(TASK OBJECTIVE) Print each of the rows below verbatim, leaving out the pictures.
─── DATA FOR THIS EXERCISE ───
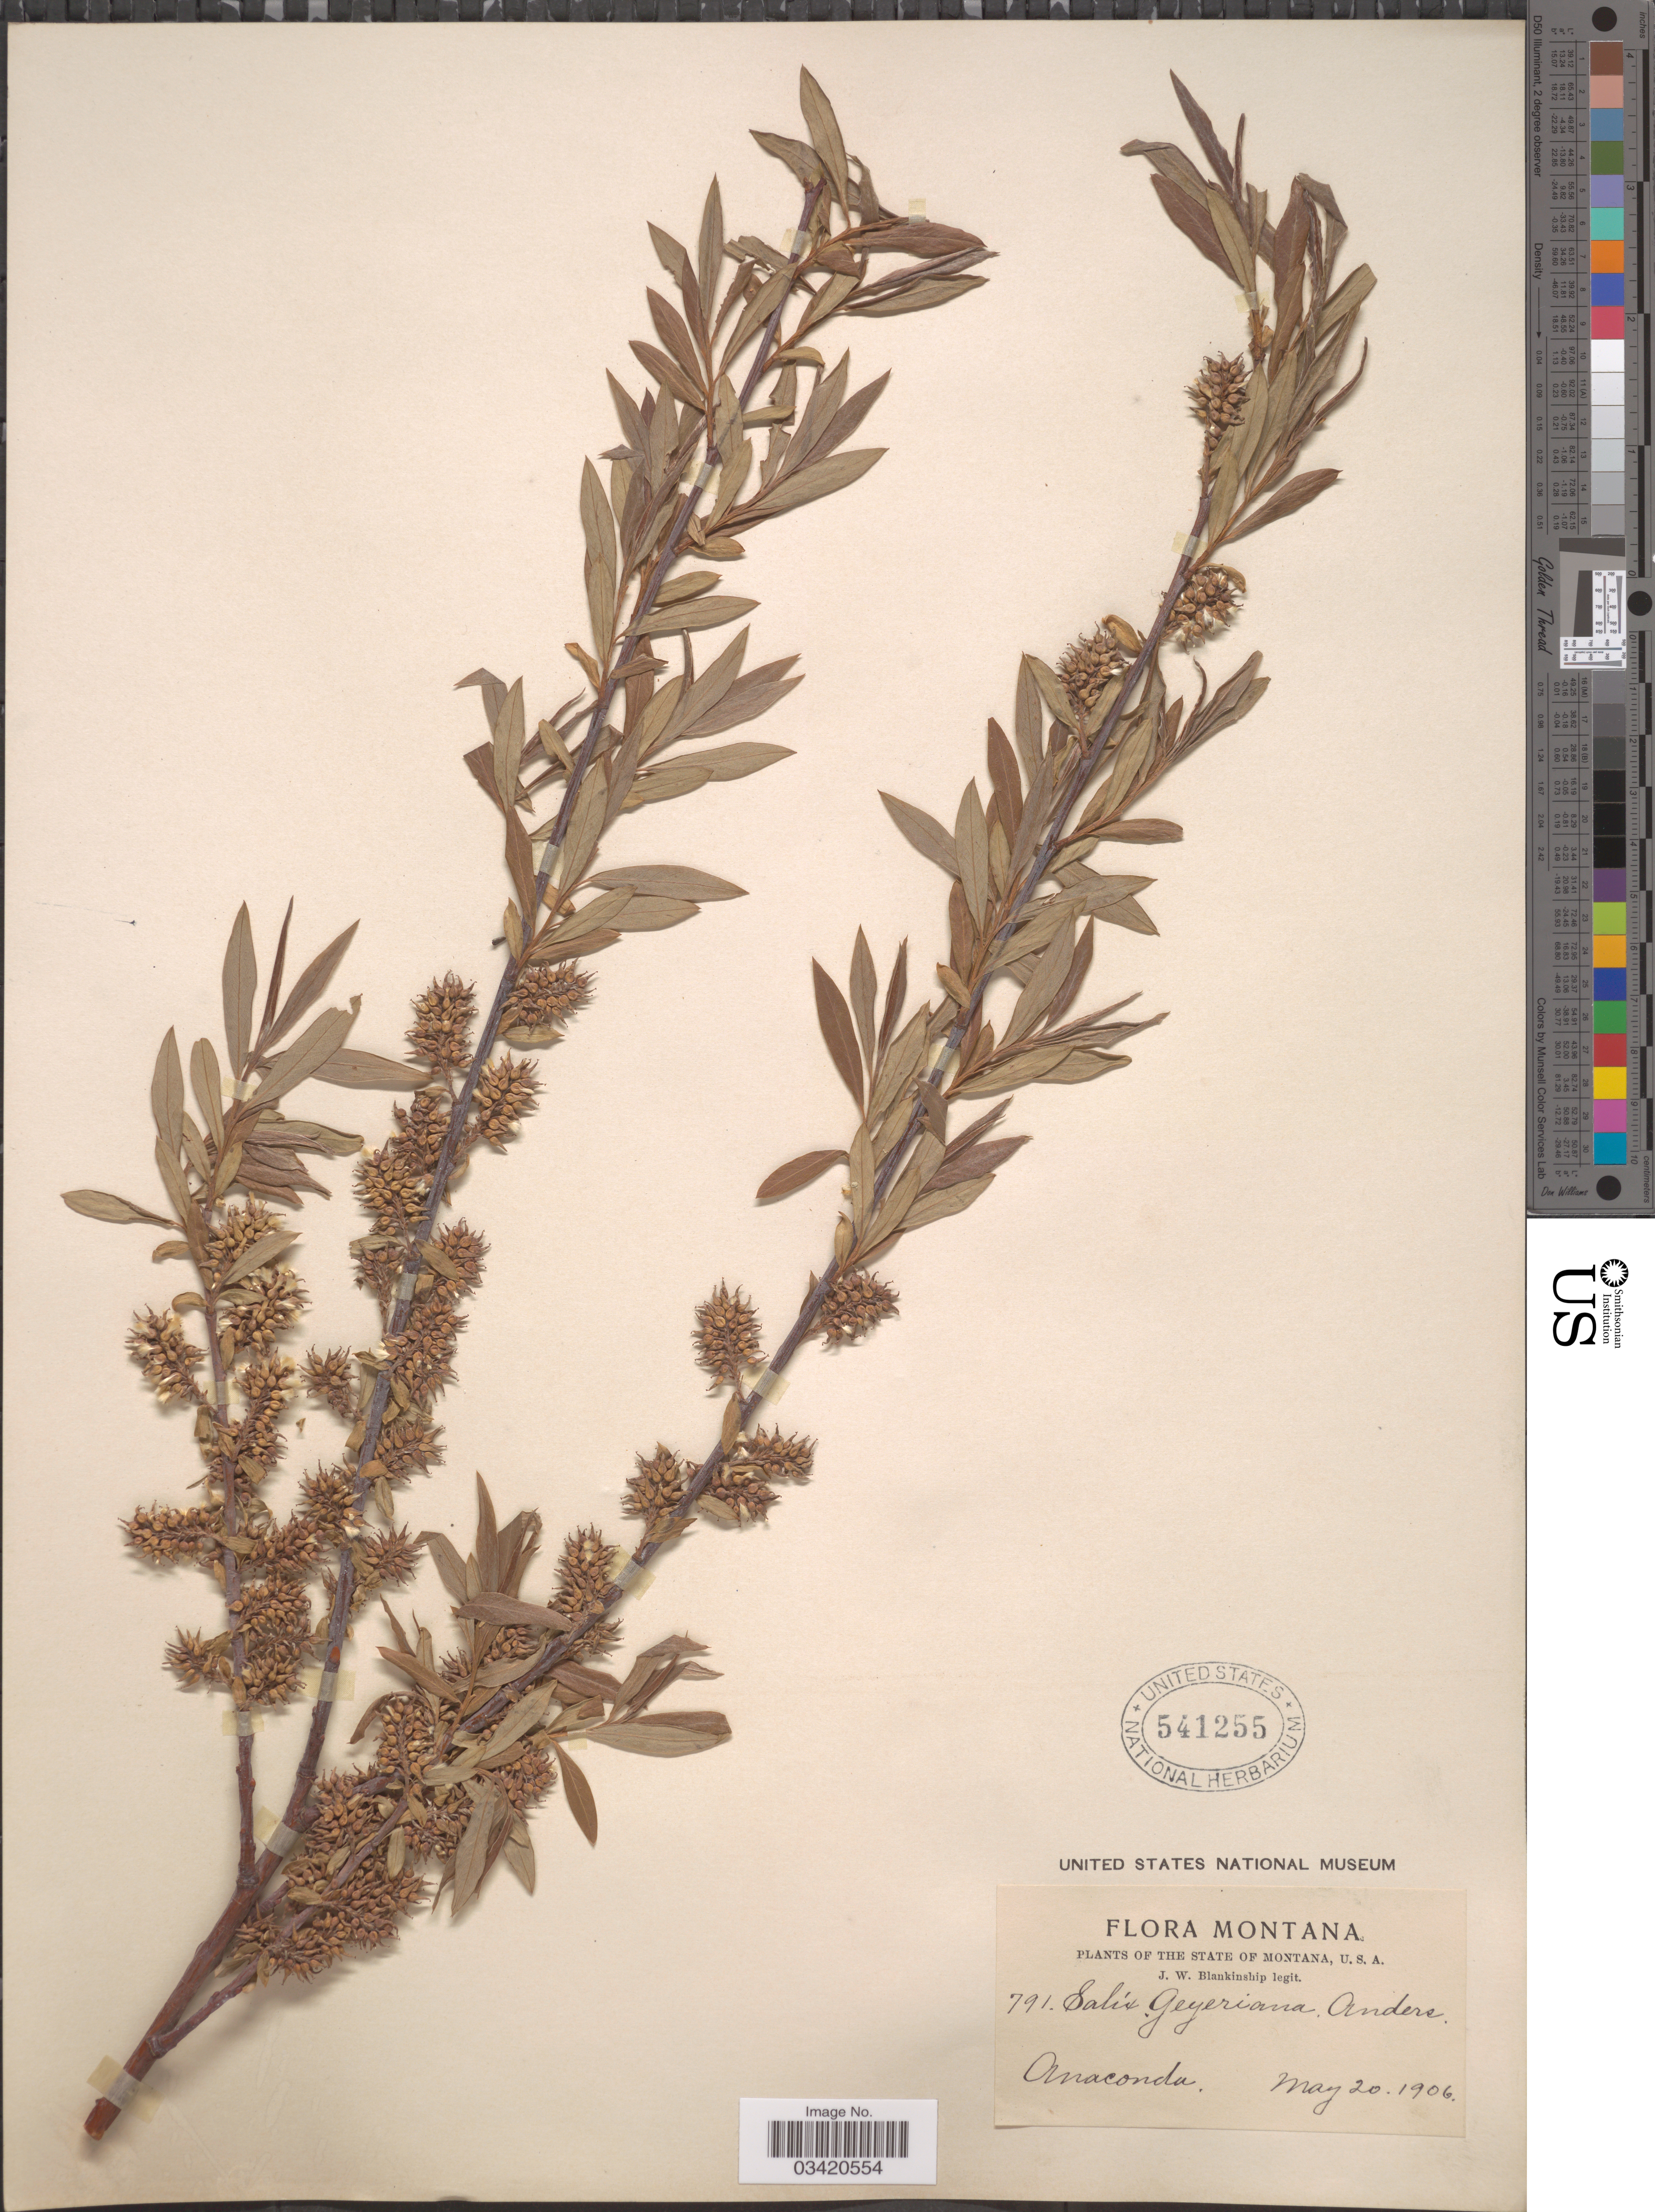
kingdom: Plantae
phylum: Tracheophyta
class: Magnoliopsida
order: Malpighiales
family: Salicaceae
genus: Salix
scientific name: Salix geyeriana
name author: Andersson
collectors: J. W. Blankinship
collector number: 791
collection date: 1906-05-20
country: United States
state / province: Montana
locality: Anaconda.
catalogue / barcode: US 541255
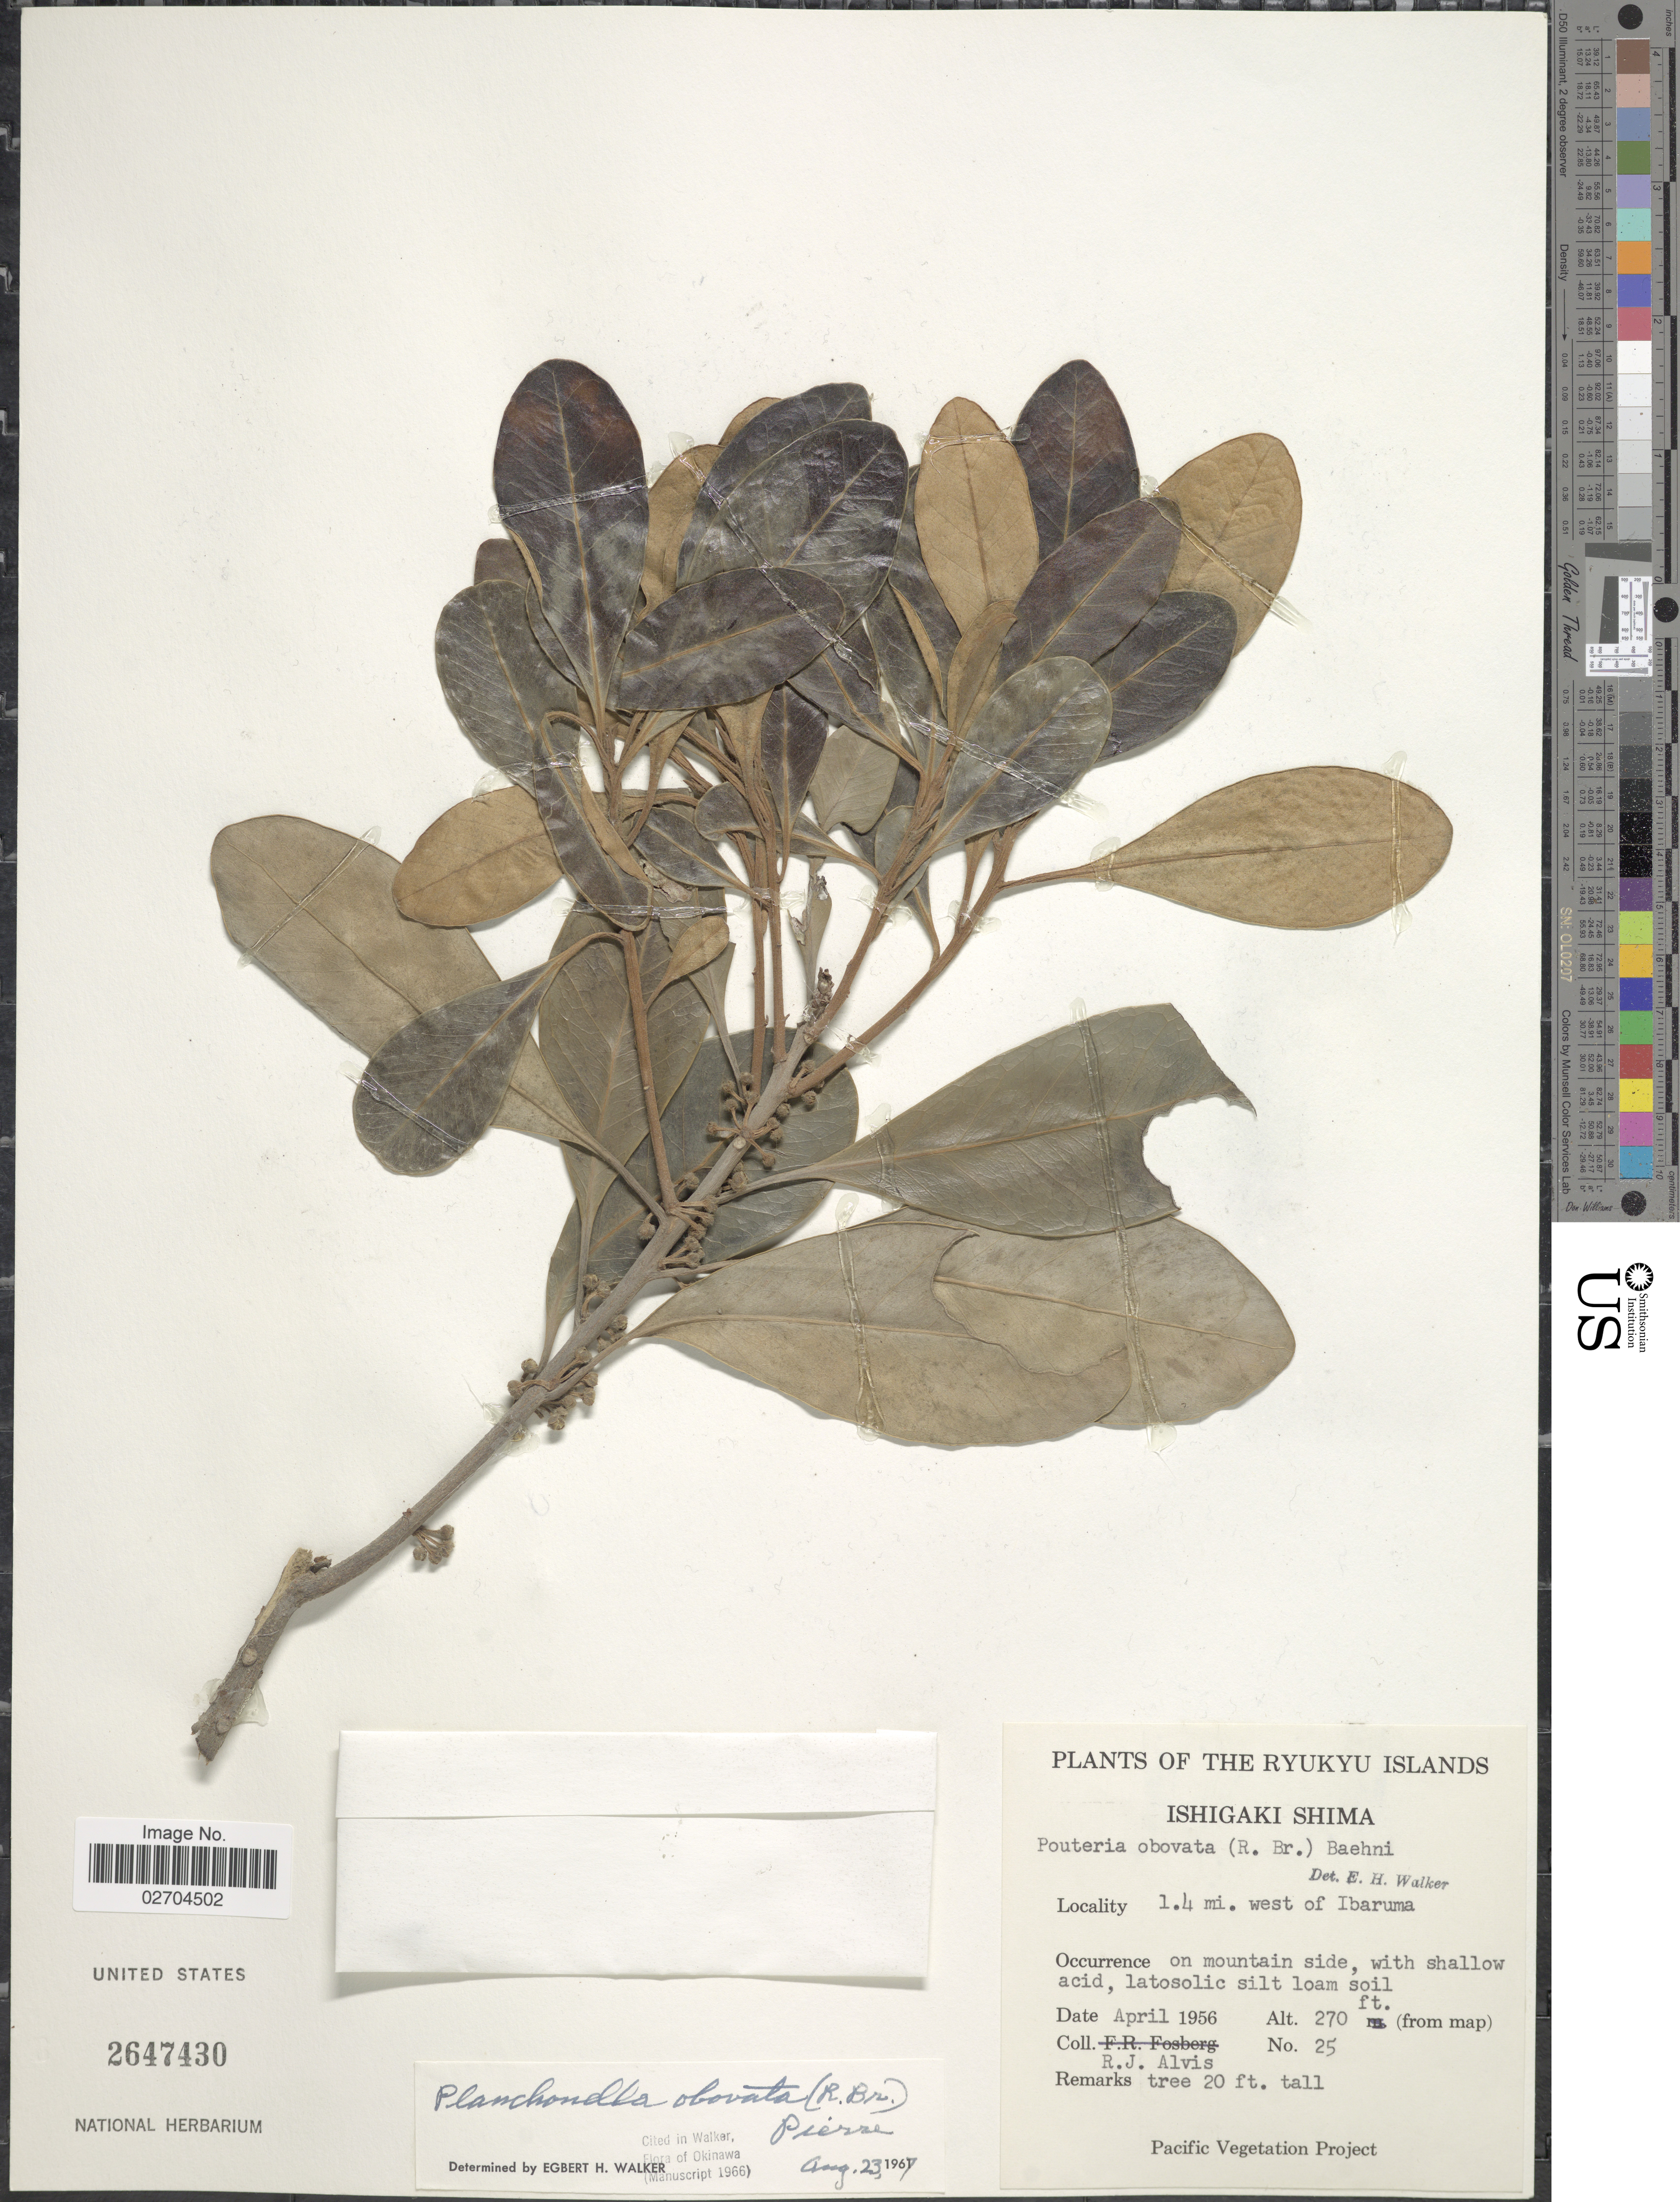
───
(CORRECT OUTPUT)
kingdom: Plantae
phylum: Tracheophyta
class: Magnoliopsida
order: Malpighiales
family: Salicaceae
genus: Salix
scientific name: Salix geyeriana
name author: Andersson
collectors: J. W. Blankinship
collector number: 791
collection date: 1906-05-20
country: United States
state / province: Montana
locality: Anaconda.
catalogue / barcode: US 541255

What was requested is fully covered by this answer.